### DIRECTIONS
You are to retype all of the data exactly as it appears.
[Opening RECORDS SHOWN section]
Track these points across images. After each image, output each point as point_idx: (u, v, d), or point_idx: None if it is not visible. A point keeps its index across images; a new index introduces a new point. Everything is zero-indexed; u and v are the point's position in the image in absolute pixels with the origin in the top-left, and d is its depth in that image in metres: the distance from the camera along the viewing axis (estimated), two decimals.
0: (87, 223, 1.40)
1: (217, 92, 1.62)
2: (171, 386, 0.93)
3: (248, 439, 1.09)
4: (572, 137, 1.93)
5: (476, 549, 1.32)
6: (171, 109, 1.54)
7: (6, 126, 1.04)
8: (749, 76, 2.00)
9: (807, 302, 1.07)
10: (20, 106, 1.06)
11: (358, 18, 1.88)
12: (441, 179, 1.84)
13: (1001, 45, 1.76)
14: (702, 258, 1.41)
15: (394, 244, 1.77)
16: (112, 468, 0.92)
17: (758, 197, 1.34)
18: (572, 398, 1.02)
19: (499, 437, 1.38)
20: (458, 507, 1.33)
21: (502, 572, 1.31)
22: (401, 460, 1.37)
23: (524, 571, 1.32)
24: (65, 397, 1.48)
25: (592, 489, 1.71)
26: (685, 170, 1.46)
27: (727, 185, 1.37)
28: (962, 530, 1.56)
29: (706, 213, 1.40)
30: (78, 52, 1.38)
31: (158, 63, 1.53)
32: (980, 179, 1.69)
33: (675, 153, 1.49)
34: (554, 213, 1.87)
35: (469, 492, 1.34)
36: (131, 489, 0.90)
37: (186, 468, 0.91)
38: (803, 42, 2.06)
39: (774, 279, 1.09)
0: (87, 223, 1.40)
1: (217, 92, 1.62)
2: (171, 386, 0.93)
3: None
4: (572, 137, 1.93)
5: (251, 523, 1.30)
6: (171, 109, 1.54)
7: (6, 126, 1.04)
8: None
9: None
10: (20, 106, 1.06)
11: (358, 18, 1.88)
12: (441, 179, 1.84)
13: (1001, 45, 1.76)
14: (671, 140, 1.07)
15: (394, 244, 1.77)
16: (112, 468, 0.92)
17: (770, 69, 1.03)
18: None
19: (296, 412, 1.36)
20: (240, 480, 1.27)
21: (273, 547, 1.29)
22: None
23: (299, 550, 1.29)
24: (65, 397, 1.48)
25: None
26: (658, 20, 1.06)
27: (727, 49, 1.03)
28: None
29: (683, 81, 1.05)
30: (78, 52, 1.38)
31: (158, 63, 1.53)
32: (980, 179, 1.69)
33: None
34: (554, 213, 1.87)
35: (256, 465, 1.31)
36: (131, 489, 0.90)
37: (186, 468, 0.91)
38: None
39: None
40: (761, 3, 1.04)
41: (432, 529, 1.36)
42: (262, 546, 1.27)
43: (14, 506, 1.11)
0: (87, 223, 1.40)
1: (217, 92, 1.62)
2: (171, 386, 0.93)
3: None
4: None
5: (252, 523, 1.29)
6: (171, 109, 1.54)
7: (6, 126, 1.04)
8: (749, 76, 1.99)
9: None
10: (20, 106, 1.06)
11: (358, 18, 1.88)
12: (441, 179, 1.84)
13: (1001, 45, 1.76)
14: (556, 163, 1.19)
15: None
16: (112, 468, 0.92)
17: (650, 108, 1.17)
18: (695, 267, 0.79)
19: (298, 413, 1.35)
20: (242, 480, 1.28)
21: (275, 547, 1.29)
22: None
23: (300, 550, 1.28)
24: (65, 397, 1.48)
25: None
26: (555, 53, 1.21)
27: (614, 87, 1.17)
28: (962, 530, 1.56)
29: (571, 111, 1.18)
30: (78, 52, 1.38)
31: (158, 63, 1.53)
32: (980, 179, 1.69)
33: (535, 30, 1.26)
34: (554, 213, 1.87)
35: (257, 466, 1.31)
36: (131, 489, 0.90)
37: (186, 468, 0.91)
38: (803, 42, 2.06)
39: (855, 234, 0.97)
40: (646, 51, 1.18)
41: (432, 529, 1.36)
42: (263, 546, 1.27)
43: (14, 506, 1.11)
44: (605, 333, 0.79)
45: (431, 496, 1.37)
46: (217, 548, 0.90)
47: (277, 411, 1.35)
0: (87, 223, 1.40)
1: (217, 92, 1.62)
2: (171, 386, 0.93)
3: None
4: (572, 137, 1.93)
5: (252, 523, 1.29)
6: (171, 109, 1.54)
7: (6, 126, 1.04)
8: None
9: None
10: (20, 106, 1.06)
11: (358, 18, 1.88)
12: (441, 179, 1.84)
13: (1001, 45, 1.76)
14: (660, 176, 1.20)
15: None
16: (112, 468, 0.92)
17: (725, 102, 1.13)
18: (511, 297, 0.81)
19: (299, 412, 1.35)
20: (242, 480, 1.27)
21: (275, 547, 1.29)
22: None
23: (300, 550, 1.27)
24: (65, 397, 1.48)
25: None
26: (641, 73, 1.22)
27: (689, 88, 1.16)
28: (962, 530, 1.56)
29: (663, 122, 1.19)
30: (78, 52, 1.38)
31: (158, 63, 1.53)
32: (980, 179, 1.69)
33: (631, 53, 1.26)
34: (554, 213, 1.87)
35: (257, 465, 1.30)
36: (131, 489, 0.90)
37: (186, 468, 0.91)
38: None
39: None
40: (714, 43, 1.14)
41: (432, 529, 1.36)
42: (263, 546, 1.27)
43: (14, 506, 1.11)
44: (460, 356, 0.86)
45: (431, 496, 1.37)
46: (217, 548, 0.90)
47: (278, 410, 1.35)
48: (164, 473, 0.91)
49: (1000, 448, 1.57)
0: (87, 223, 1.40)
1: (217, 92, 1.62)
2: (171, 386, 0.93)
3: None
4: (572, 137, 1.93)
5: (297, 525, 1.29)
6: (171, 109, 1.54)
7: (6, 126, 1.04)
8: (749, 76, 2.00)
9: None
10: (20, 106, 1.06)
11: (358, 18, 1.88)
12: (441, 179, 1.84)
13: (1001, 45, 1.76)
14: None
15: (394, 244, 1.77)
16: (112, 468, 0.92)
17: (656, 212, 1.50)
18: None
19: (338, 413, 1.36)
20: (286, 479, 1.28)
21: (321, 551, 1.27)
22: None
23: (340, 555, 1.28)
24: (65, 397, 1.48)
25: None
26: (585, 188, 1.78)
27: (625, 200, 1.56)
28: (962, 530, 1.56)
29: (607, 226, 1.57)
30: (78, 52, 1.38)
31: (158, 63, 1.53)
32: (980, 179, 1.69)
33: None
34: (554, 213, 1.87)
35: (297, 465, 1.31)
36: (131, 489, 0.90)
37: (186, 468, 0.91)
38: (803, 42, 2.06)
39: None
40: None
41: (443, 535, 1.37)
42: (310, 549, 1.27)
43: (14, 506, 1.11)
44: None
[Closing RECORDS SHOWN section]
### TASK RESPONSE
Track these points across images. After each image, output each point as point_idx: (u, v, d), or point_idx: None if it is not visible. A point keeps its index across images; a new index introduces a new point. Everything is zero-indexed; u and v are the point's position in the image in absolute pixels with the origin in the top-left, and d is its depth in that image in metres: the distance from the camera along the viewing axis (estimated), two decimals.
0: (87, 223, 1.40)
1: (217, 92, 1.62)
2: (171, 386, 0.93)
3: (248, 439, 1.09)
4: (572, 137, 1.93)
5: (476, 549, 1.32)
6: (171, 109, 1.54)
7: (6, 126, 1.04)
8: (749, 76, 2.00)
9: (807, 302, 1.07)
10: (20, 106, 1.06)
11: (358, 18, 1.88)
12: (441, 179, 1.84)
13: (1001, 45, 1.76)
14: (702, 258, 1.41)
15: (394, 244, 1.77)
16: (112, 468, 0.92)
17: (758, 197, 1.34)
18: (572, 398, 1.02)
19: (499, 437, 1.38)
20: (458, 507, 1.33)
21: (502, 572, 1.31)
22: (401, 460, 1.37)
23: (524, 571, 1.32)
24: (65, 397, 1.48)
25: (592, 489, 1.71)
26: (685, 170, 1.46)
27: (727, 185, 1.37)
28: (962, 530, 1.56)
29: (706, 213, 1.40)
30: (78, 52, 1.38)
31: (158, 63, 1.53)
32: (980, 179, 1.69)
33: (675, 153, 1.49)
34: (554, 213, 1.87)
35: (469, 492, 1.34)
36: (131, 489, 0.90)
37: (186, 468, 0.91)
38: (803, 42, 2.06)
39: (774, 279, 1.09)
0: (87, 223, 1.40)
1: (217, 92, 1.62)
2: (171, 386, 0.93)
3: None
4: (572, 137, 1.93)
5: (251, 523, 1.30)
6: (171, 109, 1.54)
7: (6, 126, 1.04)
8: None
9: None
10: (20, 106, 1.06)
11: (358, 18, 1.88)
12: (441, 179, 1.84)
13: (1001, 45, 1.76)
14: (671, 140, 1.07)
15: (394, 244, 1.77)
16: (112, 468, 0.92)
17: (770, 69, 1.03)
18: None
19: (296, 412, 1.36)
20: (240, 480, 1.27)
21: (273, 547, 1.29)
22: None
23: (299, 550, 1.29)
24: (65, 397, 1.48)
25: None
26: (658, 20, 1.06)
27: (727, 49, 1.03)
28: None
29: (683, 81, 1.05)
30: (78, 52, 1.38)
31: (158, 63, 1.53)
32: (980, 179, 1.69)
33: None
34: (554, 213, 1.87)
35: (256, 465, 1.31)
36: (131, 489, 0.90)
37: (186, 468, 0.91)
38: None
39: None
40: (761, 3, 1.04)
41: (432, 529, 1.36)
42: (262, 546, 1.27)
43: (14, 506, 1.11)
0: (87, 223, 1.40)
1: (217, 92, 1.62)
2: (171, 386, 0.93)
3: None
4: None
5: (252, 523, 1.29)
6: (171, 109, 1.54)
7: (6, 126, 1.04)
8: (749, 76, 1.99)
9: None
10: (20, 106, 1.06)
11: (358, 18, 1.88)
12: (441, 179, 1.84)
13: (1001, 45, 1.76)
14: (556, 163, 1.19)
15: None
16: (112, 468, 0.92)
17: (650, 108, 1.17)
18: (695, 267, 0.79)
19: (298, 413, 1.35)
20: (242, 480, 1.28)
21: (275, 547, 1.29)
22: None
23: (300, 550, 1.28)
24: (65, 397, 1.48)
25: None
26: (555, 53, 1.21)
27: (614, 87, 1.17)
28: (962, 530, 1.56)
29: (571, 111, 1.18)
30: (78, 52, 1.38)
31: (158, 63, 1.53)
32: (980, 179, 1.69)
33: (535, 30, 1.26)
34: (554, 213, 1.87)
35: (257, 466, 1.31)
36: (131, 489, 0.90)
37: (186, 468, 0.91)
38: (803, 42, 2.06)
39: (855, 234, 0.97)
40: (646, 51, 1.18)
41: (432, 529, 1.36)
42: (263, 546, 1.27)
43: (14, 506, 1.11)
44: (605, 333, 0.79)
45: (431, 496, 1.37)
46: (217, 548, 0.90)
47: (277, 411, 1.35)
0: (87, 223, 1.40)
1: (217, 92, 1.62)
2: (171, 386, 0.93)
3: None
4: (572, 137, 1.93)
5: (252, 523, 1.29)
6: (171, 109, 1.54)
7: (6, 126, 1.04)
8: None
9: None
10: (20, 106, 1.06)
11: (358, 18, 1.88)
12: (441, 179, 1.84)
13: (1001, 45, 1.76)
14: (660, 176, 1.20)
15: None
16: (112, 468, 0.92)
17: (725, 102, 1.13)
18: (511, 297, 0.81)
19: (299, 412, 1.35)
20: (242, 480, 1.27)
21: (275, 547, 1.29)
22: None
23: (300, 550, 1.27)
24: (65, 397, 1.48)
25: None
26: (641, 73, 1.22)
27: (689, 88, 1.16)
28: (962, 530, 1.56)
29: (663, 122, 1.19)
30: (78, 52, 1.38)
31: (158, 63, 1.53)
32: (980, 179, 1.69)
33: (631, 53, 1.26)
34: (554, 213, 1.87)
35: (257, 465, 1.30)
36: (131, 489, 0.90)
37: (186, 468, 0.91)
38: None
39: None
40: (714, 43, 1.14)
41: (432, 529, 1.36)
42: (263, 546, 1.27)
43: (14, 506, 1.11)
44: (460, 356, 0.86)
45: (431, 496, 1.37)
46: (217, 548, 0.90)
47: (278, 410, 1.35)
48: (164, 473, 0.91)
49: (1000, 448, 1.57)
0: (87, 223, 1.40)
1: (217, 92, 1.62)
2: (171, 386, 0.93)
3: None
4: (572, 137, 1.93)
5: (297, 525, 1.29)
6: (171, 109, 1.54)
7: (6, 126, 1.04)
8: (749, 76, 2.00)
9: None
10: (20, 106, 1.06)
11: (358, 18, 1.88)
12: (441, 179, 1.84)
13: (1001, 45, 1.76)
14: None
15: (394, 244, 1.77)
16: (112, 468, 0.92)
17: (656, 212, 1.50)
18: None
19: (338, 413, 1.36)
20: (286, 479, 1.28)
21: (321, 551, 1.27)
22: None
23: (340, 555, 1.28)
24: (65, 397, 1.48)
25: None
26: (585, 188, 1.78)
27: (625, 200, 1.56)
28: (962, 530, 1.56)
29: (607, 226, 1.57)
30: (78, 52, 1.38)
31: (158, 63, 1.53)
32: (980, 179, 1.69)
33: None
34: (554, 213, 1.87)
35: (297, 465, 1.31)
36: (131, 489, 0.90)
37: (186, 468, 0.91)
38: (803, 42, 2.06)
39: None
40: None
41: (443, 535, 1.37)
42: (310, 549, 1.27)
43: (14, 506, 1.11)
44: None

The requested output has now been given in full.